I gathered the courage to ask where Anthony was, but the three words that followed my question were so heart-wrenching, I felt numbed, denial, and in disbelief, “Anthony is dead.” I felt my neck tense, my heart in the pit of my stomach, and my cheeks turn red as I held back tears. I was told he was in the dormitory, “go see him.” I remember walking inside the dormitory. What felt like a trance-like state, seeing each crib empty, empty, empty, and suddenly seeing a beautiful baby in a casket. Anthony passed away. My world didn’t fall, it collapsed. Anthony did not deserve what this world gave him, he did not deserve to be in such conditions and to live such a short life. Despite all the difficulties, Anthony was adored, he was cherished, and he was loved by me. His presence will forever be missed, and I can wholeheartedly say that I will never forget him. From this experience, I have reflected on my life and realized that the privileges I’ve had, I’ve taken for granted. I am guilty of underappreciating my parents, my house, the food I eat, medicine, and love. Yet, I’ve been humbled through this experience, and my life has changed. I have a deeper understanding of what it means to be privileged, appreciative, grateful, and I will live by these morals.
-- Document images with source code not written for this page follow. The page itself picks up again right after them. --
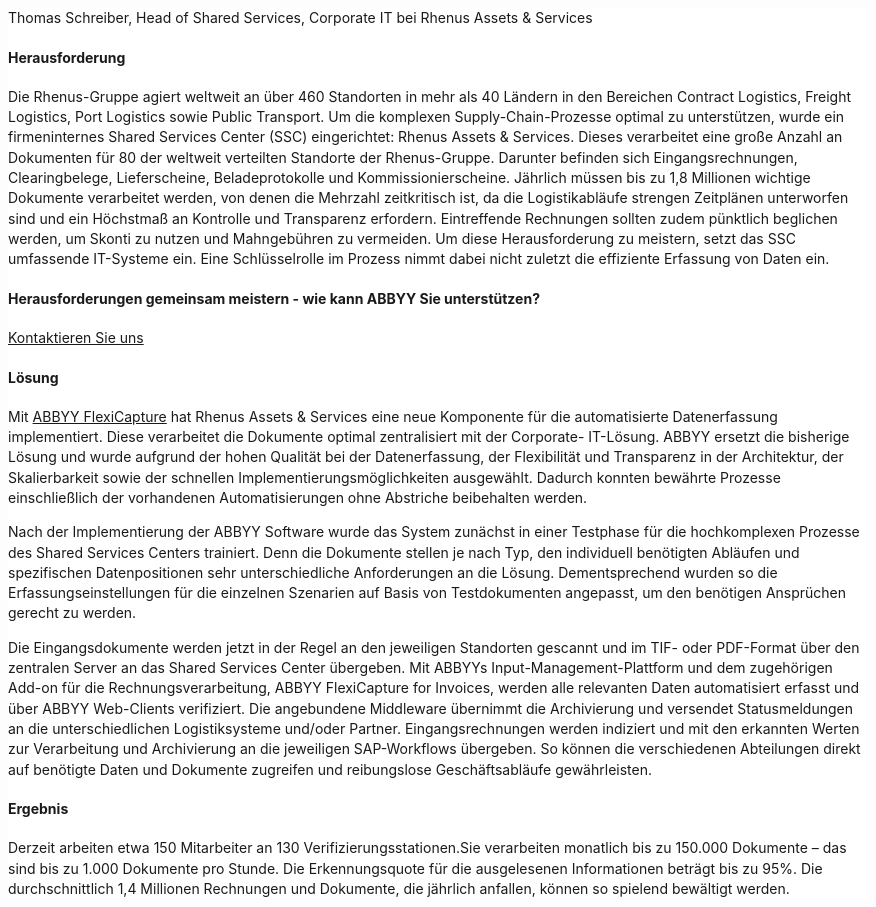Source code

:  Thomas Schreiber, Head of Shared Services, Corporate IT bei Rhenus Assets & Services

#### Herausforderung

Die Rhenus-Gruppe agiert weltweit an über 460 Standorten in mehr als 40 Ländern in den Bereichen Contract Logistics, Freight Logistics, Port Logistics sowie Public Transport. Um die komplexen Supply-Chain-Prozesse optimal zu unterstützen, wurde ein firmeninternes Shared Services Center (SSC) eingerichtet: Rhenus Assets & Services. Dieses verarbeitet eine große Anzahl an Dokumenten für 80 der weltweit verteilten Standorte der Rhenus-Gruppe. Darunter befinden sich Eingangsrechnungen, Clearingbelege, Lieferscheine, Beladeprotokolle und Kommissionierscheine. Jährlich müssen bis zu 1,8 Millionen wichtige Dokumente verarbeitet werden, von denen die Mehrzahl zeitkritisch ist, da die Logistikabläufe strengen Zeitplänen unterworfen sind und ein Höchstmaß an Kontrolle und Transparenz erfordern. Eintreffende Rechnungen sollten zudem pünktlich beglichen werden, um Skonti zu nutzen und Mahngebühren zu vermeiden. Um diese Herausforderung zu meistern, setzt das SSC umfassende IT-Systeme ein. Eine Schlüsselrolle im Prozess nimmt dabei nicht zuletzt die effiziente Erfassung von Daten ein.

#### Herausforderungen gemeinsam meistern - wie kann ABBYY Sie unterstützen?  

[Kontaktieren Sie uns](https://tools.techidaily.com/abbyy/products/) 

#### Lösung

Mit [ABBYY FlexiCapture](https://tools.techidaily.com/abbyy/products/) hat Rhenus Assets & Services eine neue Komponente für die automatisierte Datenerfassung implementiert. Diese verarbeitet die Dokumente optimal zentralisiert mit der Corporate- IT-Lösung. ABBYY ersetzt die bisherige Lösung und wurde aufgrund der hohen Qualität bei der Datenerfassung, der Flexibilität und Transparenz in der Architektur, der Skalierbarkeit sowie der schnellen Implementierungsmöglichkeiten ausgewählt. Dadurch konnten bewährte Prozesse einschließlich der vorhandenen Automatisierungen ohne Abstriche beibehalten werden.  
  
Nach der Implementierung der ABBYY Software wurde das System zunächst in einer Testphase für die hochkomplexen Prozesse des Shared Services Centers trainiert. Denn die Dokumente stellen je nach Typ, den individuell benötigten Abläufen und spezifischen Datenpositionen sehr unterschiedliche Anforderungen an die Lösung. Dementsprechend wurden so die Erfassungseinstellungen für die einzelnen Szenarien auf Basis von Testdokumenten angepasst, um den benötigen Ansprüchen gerecht zu werden.  
  
Die Eingangsdokumente werden jetzt in der Regel an den jeweiligen Standorten gescannt und im TIF- oder PDF-Format über den zentralen Server an das Shared Services Center übergeben. Mit ABBYYs Input-Management-Plattform und dem zugehörigen Add-on für die Rechnungsverarbeitung, ABBYY FlexiCapture for Invoices, werden alle relevanten Daten automatisiert erfasst und über ABBYY Web-Clients verifiziert. Die angebundene Middleware übernimmt die Archivierung und versendet Statusmeldungen an die unterschiedlichen Logistiksysteme und/oder Partner. Eingangsrechnungen werden indiziert und mit den erkannten Werten zur Verarbeitung und Archivierung an die jeweiligen SAP-Workflows übergeben. So können die verschiedenen Abteilungen direkt auf benötigte Daten und Dokumente zugreifen und reibungslose Geschäftsabläufe gewährleisten.

#### Ergebnis

Derzeit arbeiten etwa 150 Mitarbeiter an 130 Verifizierungsstationen.Sie verarbeiten monatlich bis zu 150.000 Dokumente – das sind bis zu 1.000 Dokumente pro Stunde. Die Erkennungsquote für die ausgelesenen Informationen beträgt bis zu 95%. Die durchschnittlich 1,4 Millionen Rechnungen und Dokumente, die jährlich anfallen, können so spielend bewältigt werden.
I traveled to Honduras to help others, but instead, the people in this community changed my life. This is what makes life mysterious but also beautiful. Heaven gained a shining star, Anthony, and although his pain and suffering came to an end, that is not the reality of 805 million people around the world. It is hard to comprehend the magnitude of those numbers and the truth of the matter. The living legacy I am going to honor for Anthony is to raise awareness of the nutrition center and continue to help children wherever I am in the world.

I urge you to start looking at the little things you complained about in the past; they are incomparable to the struggles of other people around the world. Appreciating your lifestyle isn’t supposed to make you feel bad, but perhaps it will help you make more conscious decisions. Next time you decide to spend $200 on food at Costco, consider the amount of food you may end up wasting. Maybe this will encourage you to do a little more to give back, this could be as small as wasting less food, or donating money to organizations helping the cause.